[start of Source document]

Implementation:DataTalksClub Data engineering zoomcamp Generate Urls Function
| Page Metadata | |
|---|---|
| Knowledge Sources | repo: DataTalksClub/data-engineering-zoomcamp, dlt docs: dlt Documentation |
| Domains | Data_Engineering, Data_Ingestion |
| Last Updated | 2026-02-09 14:00 GMT |
Overview
Concrete tool for generating a list of NYC TLC trip data Parquet file URLs based on user-specified taxi color, year range, and month range parameters.
Description
The generate_urls function constructs a list of download URLs for NYC Taxi and Limousine Commission (TLC) trip record data hosted on the CloudFront CDN. It accepts a taxi color (e.g., "green" or "yellow"), a start and end year, and a start and end month. The function iterates over the Cartesian product of the year and month ranges, formatting each combination into a URL that follows the TLC data distribution naming convention.
This is an API Doc implementation. The function provides a clean, parameterized interface for data source discovery. The base URL points to the TLC CloudFront distribution at https://d37ci6vzurychx.cloudfront.net/trip-data/, and each file follows the naming pattern {color}_tripdata_{year}-{month:02d}.parquet.
The function uses zero-padded month formatting (f"{month:02d}") to match the upstream naming convention where months are always represented as two digits (e.g., 01 through 12).

[end of Source document]

▶ Work to complete
(A) In the generate_urls page, change "upstream" to "source" and restate the passage from "The function uses" up to and including "01 through 12).".
(B) Condense the paragraph of the generate_urls page that begins "The generate_urls function constructs" into a shorter version that keeps its main facts.
The material is separate from the generate_urls page and has no connection to it.

[start of Data]

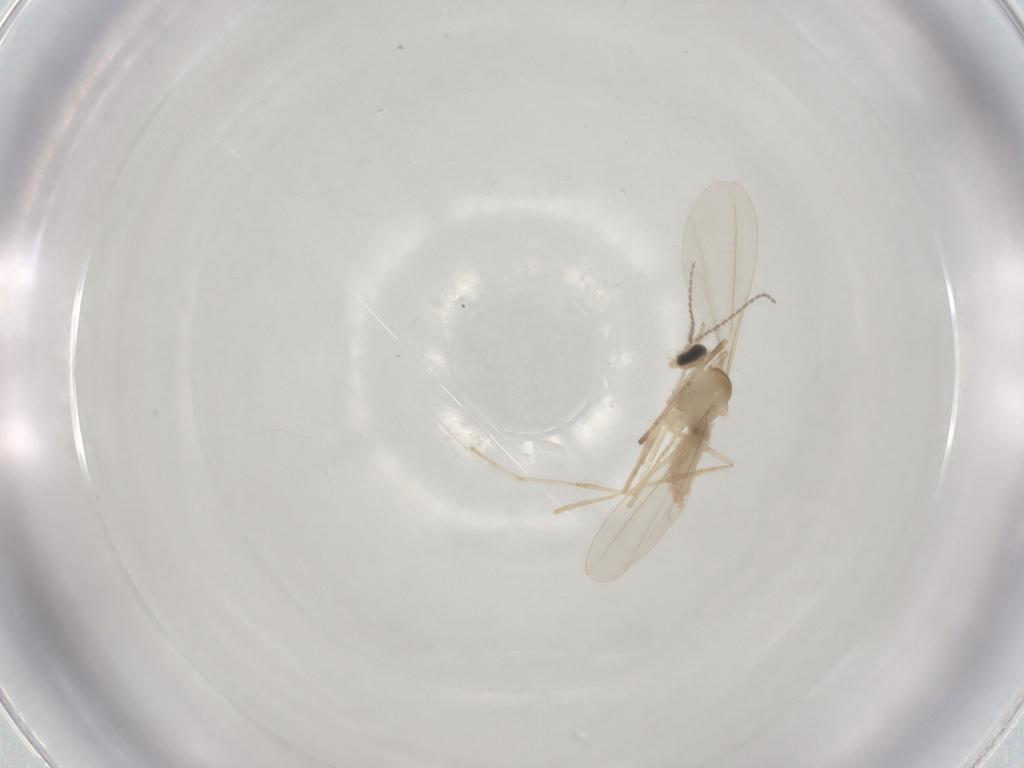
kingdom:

[end of Data]

▶ Task responses
(A)
The function uses zero-padded month formatting (f"{month:02d}") to match the source naming convention where months are always represented as two digits (e.g., 01 through 12).

(B) The generate_urls function builds download URLs for NYC Taxi and Limousine Commission (TLC) trip record data hosted on the CloudFront CDN. It takes a taxi color (such as "green" or "yellow"), a start and end year, and a start and end month. It then formats every year-month combination into a URL that follows the TLC naming convention.